I would like to understand Geometric Brownian Motion. In my lecture it was introduced as follows: Let $\mathcal T = \{ 0 , \delta t, 2 \delta t, \dots, n \delta t = T\}$ be a discrete time grid. $(S_t)_{t \in \mathcal T}$ follows discrete-time geometric Brownian motion if its logarithm $Z_t = \log (S_t)$ $$ Z_{t+\delta t} = Z_t + (\mu − \frac 1 2 \sigma^2) \delta t + \sigma \sqrt{\delta t} * \epsilon_t $$ for all $t \in \mathcal T$ where the $\epsilon_t$ are independent standard normally distributed random variables.
Now I thought about the distribution of $Z_t$ because I already heard that $S_t$ should have log-normal distribution, therefore $Z_t$ should be normally distributed. I found the following equation: $$ Z_{n \delta t} = Z_0 + n (\mu - \frac 1 2 \sigma^2) \delta t + \sigma \sqrt{\delta t} * \sum_{i = 0}^{n-1} \epsilon_i $$ where $\sum_{i=0}^{n-1} \epsilon_i \sim \mathcal N(0,n)$. Because $Z_0$ should be deterministic (not random) I thought about $Z_{n \delta t} \sim \mathcal N(Z_0 + n(\mu - \frac 1 2 \sigma^2) \delta t , \sigma^2 n \delta t )$. But this seems to be a little bit wrong.
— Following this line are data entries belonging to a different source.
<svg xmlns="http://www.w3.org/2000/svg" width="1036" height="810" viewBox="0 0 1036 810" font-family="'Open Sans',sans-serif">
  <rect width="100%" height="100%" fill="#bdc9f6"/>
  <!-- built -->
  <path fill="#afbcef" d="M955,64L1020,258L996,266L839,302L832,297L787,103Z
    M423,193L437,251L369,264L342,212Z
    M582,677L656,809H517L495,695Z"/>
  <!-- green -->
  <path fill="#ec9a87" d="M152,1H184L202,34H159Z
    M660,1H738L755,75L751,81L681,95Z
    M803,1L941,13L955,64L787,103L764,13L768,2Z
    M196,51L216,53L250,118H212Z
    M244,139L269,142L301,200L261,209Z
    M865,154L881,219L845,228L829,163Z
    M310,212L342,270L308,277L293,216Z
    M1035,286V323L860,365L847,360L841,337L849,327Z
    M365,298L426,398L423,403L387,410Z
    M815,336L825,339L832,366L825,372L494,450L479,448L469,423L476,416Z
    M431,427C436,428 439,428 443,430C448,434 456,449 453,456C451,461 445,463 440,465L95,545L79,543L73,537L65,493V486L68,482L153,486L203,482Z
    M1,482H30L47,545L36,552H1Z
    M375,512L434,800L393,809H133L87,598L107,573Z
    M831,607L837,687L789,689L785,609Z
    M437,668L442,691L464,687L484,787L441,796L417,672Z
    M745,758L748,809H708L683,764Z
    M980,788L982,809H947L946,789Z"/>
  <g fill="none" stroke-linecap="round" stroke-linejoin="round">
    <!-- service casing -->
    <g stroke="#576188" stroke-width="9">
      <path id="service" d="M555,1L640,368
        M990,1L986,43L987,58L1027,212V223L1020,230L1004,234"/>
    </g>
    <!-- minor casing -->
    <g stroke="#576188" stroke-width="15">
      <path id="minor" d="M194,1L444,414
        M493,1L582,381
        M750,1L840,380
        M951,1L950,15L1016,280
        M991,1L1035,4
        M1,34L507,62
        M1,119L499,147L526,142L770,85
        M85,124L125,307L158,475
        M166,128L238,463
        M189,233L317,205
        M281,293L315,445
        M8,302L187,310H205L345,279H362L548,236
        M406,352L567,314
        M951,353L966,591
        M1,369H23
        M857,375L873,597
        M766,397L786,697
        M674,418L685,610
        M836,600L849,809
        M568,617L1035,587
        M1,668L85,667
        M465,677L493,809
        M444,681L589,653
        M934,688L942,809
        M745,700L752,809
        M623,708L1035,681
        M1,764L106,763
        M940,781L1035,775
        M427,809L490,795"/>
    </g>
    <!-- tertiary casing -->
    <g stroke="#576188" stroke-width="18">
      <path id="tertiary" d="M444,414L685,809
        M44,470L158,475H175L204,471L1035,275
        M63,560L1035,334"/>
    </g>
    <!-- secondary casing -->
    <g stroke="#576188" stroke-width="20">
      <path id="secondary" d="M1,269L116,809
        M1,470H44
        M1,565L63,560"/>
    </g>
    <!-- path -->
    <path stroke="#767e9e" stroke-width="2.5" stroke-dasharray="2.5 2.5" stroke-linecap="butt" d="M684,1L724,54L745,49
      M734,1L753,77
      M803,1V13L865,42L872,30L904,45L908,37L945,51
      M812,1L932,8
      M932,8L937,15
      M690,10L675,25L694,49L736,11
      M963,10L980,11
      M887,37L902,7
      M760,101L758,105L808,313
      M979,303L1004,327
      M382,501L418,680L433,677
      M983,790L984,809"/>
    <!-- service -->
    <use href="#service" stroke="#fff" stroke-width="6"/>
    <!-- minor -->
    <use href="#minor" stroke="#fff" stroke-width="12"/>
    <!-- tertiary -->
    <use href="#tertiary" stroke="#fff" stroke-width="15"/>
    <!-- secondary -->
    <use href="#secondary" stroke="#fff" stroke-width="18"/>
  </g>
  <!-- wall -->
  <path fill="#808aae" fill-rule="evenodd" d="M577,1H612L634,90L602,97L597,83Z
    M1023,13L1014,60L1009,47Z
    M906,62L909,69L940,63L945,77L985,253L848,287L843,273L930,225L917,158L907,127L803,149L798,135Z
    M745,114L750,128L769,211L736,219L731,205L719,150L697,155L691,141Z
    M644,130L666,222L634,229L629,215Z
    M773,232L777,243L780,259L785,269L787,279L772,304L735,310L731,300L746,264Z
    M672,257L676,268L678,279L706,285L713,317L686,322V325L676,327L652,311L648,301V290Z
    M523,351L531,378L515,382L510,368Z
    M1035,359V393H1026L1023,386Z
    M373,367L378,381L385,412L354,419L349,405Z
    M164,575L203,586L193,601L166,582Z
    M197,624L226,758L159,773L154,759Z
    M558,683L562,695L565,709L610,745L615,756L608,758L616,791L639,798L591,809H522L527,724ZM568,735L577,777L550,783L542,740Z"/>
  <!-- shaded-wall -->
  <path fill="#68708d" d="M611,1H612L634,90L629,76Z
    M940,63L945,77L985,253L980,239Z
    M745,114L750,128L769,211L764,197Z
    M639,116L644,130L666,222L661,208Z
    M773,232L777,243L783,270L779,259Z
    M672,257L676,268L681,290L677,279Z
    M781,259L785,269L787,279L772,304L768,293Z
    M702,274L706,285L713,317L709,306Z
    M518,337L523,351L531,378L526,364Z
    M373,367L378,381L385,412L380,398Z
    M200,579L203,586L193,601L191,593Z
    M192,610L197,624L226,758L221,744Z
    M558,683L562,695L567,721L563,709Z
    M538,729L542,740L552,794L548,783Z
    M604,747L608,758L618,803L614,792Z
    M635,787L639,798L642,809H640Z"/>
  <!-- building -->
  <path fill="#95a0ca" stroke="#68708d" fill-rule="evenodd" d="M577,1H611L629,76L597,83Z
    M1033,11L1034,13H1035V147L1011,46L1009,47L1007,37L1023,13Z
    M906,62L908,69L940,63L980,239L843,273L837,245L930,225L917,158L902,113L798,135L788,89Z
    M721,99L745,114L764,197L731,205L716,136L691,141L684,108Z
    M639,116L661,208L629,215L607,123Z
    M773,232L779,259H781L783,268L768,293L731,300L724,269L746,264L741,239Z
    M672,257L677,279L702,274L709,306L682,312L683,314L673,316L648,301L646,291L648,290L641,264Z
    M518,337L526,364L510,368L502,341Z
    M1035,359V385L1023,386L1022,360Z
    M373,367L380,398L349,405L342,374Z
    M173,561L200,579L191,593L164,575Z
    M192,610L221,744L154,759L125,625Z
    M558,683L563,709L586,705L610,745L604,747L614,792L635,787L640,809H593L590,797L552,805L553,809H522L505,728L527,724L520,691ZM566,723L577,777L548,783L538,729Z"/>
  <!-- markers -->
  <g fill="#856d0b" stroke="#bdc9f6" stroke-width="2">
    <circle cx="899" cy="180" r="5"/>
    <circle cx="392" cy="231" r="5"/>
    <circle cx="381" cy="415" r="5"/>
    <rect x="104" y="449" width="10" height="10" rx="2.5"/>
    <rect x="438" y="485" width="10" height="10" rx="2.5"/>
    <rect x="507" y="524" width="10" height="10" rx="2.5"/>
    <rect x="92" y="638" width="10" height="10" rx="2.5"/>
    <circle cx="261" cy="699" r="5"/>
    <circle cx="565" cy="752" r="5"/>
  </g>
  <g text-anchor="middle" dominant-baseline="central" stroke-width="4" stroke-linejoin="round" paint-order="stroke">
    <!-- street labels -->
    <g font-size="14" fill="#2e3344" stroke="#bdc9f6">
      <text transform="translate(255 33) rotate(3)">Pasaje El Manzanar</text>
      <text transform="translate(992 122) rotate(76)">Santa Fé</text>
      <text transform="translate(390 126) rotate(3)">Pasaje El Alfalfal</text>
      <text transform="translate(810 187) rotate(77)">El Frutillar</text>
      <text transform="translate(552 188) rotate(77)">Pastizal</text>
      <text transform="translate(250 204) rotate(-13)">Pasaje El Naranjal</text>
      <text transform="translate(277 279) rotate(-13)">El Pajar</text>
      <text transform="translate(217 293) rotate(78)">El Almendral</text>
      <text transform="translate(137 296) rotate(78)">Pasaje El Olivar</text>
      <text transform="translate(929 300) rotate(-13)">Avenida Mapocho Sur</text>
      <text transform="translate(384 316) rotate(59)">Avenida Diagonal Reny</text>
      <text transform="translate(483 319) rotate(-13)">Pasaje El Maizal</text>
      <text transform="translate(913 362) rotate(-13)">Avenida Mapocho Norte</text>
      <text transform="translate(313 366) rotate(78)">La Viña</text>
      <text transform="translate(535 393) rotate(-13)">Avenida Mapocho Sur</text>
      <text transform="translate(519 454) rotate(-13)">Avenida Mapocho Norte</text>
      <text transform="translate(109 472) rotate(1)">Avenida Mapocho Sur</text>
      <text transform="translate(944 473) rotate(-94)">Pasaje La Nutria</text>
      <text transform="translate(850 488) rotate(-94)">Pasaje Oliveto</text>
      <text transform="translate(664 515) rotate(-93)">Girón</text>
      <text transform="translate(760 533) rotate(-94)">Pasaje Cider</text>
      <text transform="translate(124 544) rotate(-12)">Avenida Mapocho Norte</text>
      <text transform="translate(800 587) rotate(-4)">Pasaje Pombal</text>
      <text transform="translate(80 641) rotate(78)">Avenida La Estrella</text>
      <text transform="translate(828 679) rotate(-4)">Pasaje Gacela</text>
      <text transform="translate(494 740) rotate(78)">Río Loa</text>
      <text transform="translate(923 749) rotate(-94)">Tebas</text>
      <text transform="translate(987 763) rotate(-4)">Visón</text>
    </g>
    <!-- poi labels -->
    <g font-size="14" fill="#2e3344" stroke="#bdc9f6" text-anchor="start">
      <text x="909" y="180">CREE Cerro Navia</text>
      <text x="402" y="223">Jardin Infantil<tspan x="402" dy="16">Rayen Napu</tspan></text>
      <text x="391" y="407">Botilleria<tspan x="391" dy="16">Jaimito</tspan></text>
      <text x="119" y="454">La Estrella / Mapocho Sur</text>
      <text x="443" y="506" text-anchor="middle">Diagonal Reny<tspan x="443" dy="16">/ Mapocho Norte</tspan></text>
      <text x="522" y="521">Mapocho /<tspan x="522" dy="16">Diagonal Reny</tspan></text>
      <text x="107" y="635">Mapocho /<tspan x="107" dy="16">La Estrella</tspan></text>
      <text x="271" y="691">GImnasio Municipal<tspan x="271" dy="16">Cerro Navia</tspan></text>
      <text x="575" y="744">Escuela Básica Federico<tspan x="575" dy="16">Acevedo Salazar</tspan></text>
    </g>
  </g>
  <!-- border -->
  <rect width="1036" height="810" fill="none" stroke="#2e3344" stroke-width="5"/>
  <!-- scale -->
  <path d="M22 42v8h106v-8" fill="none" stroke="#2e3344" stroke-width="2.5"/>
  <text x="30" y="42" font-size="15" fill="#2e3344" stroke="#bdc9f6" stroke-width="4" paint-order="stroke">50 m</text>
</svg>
However, I found someone claiming $Z_t \sim \mathcal N(\mu t , \sigma^2 t)$. So what did I do wrong?
EDIT: If we define $t = n * \delta t$, then we have $Z_t \sim \mathcal N(Z_0 + t(\mu + \frac 1 2 \sigma^2), t\sigma^2)$. So the variance seems to be okay, but concerning the expected value - there are way too many terms.
The reason why I think about the distribution: I want to calcute the 5th percentile of a GBM. I already did this in simulations with generating many paths and plot the 5th percentile. But there should be a way to express the percentile in terms of $\Phi^{-1}$, where $\Phi$ is the cdf of a standard normal distribution.
I hope that you understand what I want to do and I would be very grateful for any kind of help!
PS: We didn't talk about Wiener Process or Brownian Motion or SDE, so the definition above is the only thing I know. And in general I have some trouble of understanding what we are doing :)